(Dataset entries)
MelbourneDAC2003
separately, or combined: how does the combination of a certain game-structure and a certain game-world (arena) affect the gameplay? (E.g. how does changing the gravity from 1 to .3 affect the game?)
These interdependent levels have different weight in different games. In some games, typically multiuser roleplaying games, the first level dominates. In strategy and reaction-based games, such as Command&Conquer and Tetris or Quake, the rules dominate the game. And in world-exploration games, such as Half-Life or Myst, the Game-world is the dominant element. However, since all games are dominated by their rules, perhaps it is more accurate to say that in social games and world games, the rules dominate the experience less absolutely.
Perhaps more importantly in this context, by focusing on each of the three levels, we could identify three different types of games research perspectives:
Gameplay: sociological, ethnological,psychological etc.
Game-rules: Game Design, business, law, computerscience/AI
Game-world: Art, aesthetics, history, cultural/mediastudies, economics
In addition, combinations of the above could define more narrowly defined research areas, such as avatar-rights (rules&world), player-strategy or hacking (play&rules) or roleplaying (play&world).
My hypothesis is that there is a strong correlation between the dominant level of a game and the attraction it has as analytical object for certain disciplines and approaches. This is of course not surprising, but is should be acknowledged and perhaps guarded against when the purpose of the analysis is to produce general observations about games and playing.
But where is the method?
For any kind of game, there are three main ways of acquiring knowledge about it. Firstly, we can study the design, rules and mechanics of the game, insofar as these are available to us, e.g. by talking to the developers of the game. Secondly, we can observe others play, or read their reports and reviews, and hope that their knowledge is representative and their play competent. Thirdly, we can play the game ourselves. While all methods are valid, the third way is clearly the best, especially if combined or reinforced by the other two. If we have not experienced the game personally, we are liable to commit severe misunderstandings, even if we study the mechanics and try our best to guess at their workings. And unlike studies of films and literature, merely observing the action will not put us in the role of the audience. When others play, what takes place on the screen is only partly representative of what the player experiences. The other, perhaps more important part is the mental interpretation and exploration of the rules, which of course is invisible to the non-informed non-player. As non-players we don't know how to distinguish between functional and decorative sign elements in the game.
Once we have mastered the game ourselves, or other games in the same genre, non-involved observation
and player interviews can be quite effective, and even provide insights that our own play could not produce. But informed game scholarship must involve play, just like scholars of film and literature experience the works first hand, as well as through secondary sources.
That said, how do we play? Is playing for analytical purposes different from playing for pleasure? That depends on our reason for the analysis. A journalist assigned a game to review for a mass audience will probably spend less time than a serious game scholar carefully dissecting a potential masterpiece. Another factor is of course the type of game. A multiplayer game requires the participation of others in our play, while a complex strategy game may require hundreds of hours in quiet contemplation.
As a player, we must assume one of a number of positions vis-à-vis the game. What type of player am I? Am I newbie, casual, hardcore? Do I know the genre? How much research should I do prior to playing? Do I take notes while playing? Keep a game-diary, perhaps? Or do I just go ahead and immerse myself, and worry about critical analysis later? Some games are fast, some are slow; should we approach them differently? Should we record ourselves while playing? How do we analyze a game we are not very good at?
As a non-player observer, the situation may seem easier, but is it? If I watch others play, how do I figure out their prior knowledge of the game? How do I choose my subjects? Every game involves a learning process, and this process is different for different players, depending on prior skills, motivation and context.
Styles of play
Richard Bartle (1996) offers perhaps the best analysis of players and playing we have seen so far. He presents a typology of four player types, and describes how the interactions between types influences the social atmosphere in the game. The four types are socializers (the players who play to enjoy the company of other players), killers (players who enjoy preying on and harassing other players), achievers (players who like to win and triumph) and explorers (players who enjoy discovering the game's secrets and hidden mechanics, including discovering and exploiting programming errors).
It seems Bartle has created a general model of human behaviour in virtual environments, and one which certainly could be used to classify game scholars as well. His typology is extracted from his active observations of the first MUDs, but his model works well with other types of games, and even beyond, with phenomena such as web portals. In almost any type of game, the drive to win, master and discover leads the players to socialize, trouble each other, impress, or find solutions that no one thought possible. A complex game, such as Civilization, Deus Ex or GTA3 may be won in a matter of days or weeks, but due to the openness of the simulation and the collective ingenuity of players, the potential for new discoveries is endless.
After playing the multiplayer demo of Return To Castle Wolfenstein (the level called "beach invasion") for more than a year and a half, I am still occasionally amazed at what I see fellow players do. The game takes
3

* * *

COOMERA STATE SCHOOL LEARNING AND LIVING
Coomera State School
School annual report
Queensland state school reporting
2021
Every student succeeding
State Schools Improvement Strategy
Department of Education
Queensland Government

# [To do]
The entries above hold a line with "Department of Education" and a later line with "Queensland Government". Write out exactly those lines and all lines between, nothing more.

# [Answer to the exercise]
Department of Education
Queensland Government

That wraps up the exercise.